*** Provided passage Section Begins ***

So, do I want high GPU?(shader..surface)

Joh

Member
Hi, started using shaders and I've noticed they lead to High GPU usage. (which I'm fairly sure is by design)
I'm using the Xor blur, and it essentially doubles my GPU usage from 25% to 50%
First I thought that was bad and I had to fix this, but reading upon it, it seems like its a good thing? well hadn't seen any GM specific topic so I'm asking to be sure.

Is high GPU ok or even good?
I'm noticing it has a positive effect on the true FPS (its weird though, because the room fps is unaffected).

As for what I want to do, just in case its worth doing anyway.
I'm bluring my background. but I do it at full screen (straight from draw event).
I realize, it could be more efficient to draw it to a surface, blur the surface and draw that surface aftwerwards. I could even scale-down the background, blur that small background, and draw a scaled surface.

*** Provided passage Section Ends ***
*** Input data Section Begins ***

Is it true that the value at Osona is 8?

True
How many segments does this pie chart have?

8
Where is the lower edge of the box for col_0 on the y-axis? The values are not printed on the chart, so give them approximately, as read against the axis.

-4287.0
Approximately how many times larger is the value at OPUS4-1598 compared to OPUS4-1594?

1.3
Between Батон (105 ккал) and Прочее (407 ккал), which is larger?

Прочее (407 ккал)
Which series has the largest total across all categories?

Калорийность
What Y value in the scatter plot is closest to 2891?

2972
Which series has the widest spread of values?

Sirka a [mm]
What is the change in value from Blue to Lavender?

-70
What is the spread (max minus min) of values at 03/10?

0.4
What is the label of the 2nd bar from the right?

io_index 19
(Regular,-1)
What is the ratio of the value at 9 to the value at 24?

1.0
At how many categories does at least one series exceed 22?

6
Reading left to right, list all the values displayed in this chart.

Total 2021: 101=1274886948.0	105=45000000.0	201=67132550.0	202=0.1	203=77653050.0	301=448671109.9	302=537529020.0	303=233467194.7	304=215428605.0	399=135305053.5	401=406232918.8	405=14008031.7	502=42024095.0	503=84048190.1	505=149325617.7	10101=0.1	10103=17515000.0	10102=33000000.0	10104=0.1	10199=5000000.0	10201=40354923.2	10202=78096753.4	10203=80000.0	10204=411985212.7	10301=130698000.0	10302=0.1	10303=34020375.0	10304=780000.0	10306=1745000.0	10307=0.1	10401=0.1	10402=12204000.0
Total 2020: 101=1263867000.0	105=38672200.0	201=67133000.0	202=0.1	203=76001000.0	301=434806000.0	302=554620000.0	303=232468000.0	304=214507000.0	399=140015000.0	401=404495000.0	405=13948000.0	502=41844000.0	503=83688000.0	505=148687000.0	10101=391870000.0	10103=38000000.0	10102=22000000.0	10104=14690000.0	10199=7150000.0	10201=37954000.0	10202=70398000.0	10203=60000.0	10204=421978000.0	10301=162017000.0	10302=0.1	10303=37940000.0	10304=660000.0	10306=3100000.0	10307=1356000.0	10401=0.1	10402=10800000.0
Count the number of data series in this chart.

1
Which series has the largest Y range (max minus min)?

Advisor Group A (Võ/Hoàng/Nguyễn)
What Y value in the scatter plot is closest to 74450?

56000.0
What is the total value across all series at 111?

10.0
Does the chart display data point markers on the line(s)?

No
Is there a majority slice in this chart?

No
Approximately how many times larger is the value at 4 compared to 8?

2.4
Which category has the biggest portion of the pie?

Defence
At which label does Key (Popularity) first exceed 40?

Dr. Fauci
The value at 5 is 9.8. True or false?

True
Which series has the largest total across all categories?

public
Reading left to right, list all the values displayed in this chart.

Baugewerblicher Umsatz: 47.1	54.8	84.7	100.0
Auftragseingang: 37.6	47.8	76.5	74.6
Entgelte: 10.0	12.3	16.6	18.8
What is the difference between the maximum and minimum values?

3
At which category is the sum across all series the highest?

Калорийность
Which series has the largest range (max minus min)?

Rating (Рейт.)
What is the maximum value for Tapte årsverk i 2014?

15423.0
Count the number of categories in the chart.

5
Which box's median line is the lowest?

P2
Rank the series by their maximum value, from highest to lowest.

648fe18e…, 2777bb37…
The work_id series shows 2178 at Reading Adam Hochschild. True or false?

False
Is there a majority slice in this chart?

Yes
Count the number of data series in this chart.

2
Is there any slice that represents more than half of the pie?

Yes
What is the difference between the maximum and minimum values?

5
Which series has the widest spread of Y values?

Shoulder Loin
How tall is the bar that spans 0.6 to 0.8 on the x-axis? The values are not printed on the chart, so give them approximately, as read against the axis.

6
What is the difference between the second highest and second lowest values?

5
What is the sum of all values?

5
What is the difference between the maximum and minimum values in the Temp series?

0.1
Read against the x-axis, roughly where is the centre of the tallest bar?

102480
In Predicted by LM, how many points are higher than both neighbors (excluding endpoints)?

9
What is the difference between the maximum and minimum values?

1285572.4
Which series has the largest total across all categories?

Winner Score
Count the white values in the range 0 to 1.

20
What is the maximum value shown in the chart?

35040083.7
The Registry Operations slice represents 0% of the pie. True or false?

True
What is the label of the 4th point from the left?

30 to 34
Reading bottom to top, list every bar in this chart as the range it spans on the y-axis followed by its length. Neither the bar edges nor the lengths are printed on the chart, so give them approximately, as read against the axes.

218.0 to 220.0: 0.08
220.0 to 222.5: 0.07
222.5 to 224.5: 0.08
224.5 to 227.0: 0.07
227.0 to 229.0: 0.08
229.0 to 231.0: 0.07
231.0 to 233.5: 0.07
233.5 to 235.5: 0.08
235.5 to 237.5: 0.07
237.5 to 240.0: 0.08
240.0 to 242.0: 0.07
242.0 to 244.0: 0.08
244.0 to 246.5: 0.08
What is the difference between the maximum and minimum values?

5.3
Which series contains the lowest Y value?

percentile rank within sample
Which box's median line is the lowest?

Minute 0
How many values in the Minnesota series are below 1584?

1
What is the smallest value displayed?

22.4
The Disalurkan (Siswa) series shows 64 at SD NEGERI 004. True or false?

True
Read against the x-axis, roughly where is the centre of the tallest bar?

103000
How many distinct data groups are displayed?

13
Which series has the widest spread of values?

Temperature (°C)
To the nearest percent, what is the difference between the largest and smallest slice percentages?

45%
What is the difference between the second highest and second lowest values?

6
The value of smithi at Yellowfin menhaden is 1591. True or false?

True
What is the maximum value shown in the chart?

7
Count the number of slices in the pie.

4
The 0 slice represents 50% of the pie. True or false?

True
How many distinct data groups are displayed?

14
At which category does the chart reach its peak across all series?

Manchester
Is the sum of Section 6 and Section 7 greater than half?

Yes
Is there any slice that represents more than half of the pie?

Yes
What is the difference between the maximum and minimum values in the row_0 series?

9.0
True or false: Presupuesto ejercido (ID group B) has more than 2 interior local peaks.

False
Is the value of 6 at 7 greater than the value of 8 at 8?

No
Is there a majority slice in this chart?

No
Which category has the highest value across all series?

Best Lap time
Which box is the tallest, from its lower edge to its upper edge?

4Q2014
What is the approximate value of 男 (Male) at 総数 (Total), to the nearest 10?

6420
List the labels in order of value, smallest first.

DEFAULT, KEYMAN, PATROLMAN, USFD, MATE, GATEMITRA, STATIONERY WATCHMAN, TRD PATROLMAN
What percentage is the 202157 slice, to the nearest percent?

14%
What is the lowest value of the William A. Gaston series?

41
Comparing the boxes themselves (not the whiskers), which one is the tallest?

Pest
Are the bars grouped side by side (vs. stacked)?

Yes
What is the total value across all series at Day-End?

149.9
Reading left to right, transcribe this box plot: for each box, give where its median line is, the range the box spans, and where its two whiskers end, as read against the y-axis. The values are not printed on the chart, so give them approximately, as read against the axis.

*** Input data Section Ends ***

**Actions to take**:
- a) In the forum post on shader GPU usage, list every step the poster names, in order, in the two sentences starting "I realize, it could be more efficient" and "I could even scale-down".
- b) Proceed with the forum post on shader GPU usage, starting after its last sentence.
The records are separate material and have no connection to the forum post on shader GPU usage.

**Responses for each task**:
- a)
1. Draw the background to a surface.
2. Blur the surface.
3. Draw that surface afterwards.
4. Scale down the background.
5. Blur that small background.
6. Draw a scaled surface.

- b)
The downside is, i have to manage surfaces, which I prefer to avoid; especially if everything is fine as is (but the GPU).

-side note, should I prioritize the shader version of most effects? (shadows, outlines etc)
Thank you!
 

Niels

Member
Xor's blur shader is really badly optimized (I think most blur shaders are) tbh.
Basically it copies the the layer and pastes it a few times with a slight offset.
That's why it's quite heavy on the cpu
 

Nocturne

Friendly Tyrant
Forum Staff
Admin
In general, you want anything that can run on the GPU to run on the GPU, as that's what it's their for! Increased GPU usage is fine for shaders and to be expected, as they are specifically designed to run on the GPU and free up CPU cycles.

I'm noticing it has a positive effect on the true FPS (its weird though, because the room fps is unaffected).
This is because the room FPS is a fixed value that GameMaker will always attempt to maintain to keep the game speed stable and smooth, while the real FPS value is the amount of frames you COULD be running in a second if the room FPS value wasn't capped.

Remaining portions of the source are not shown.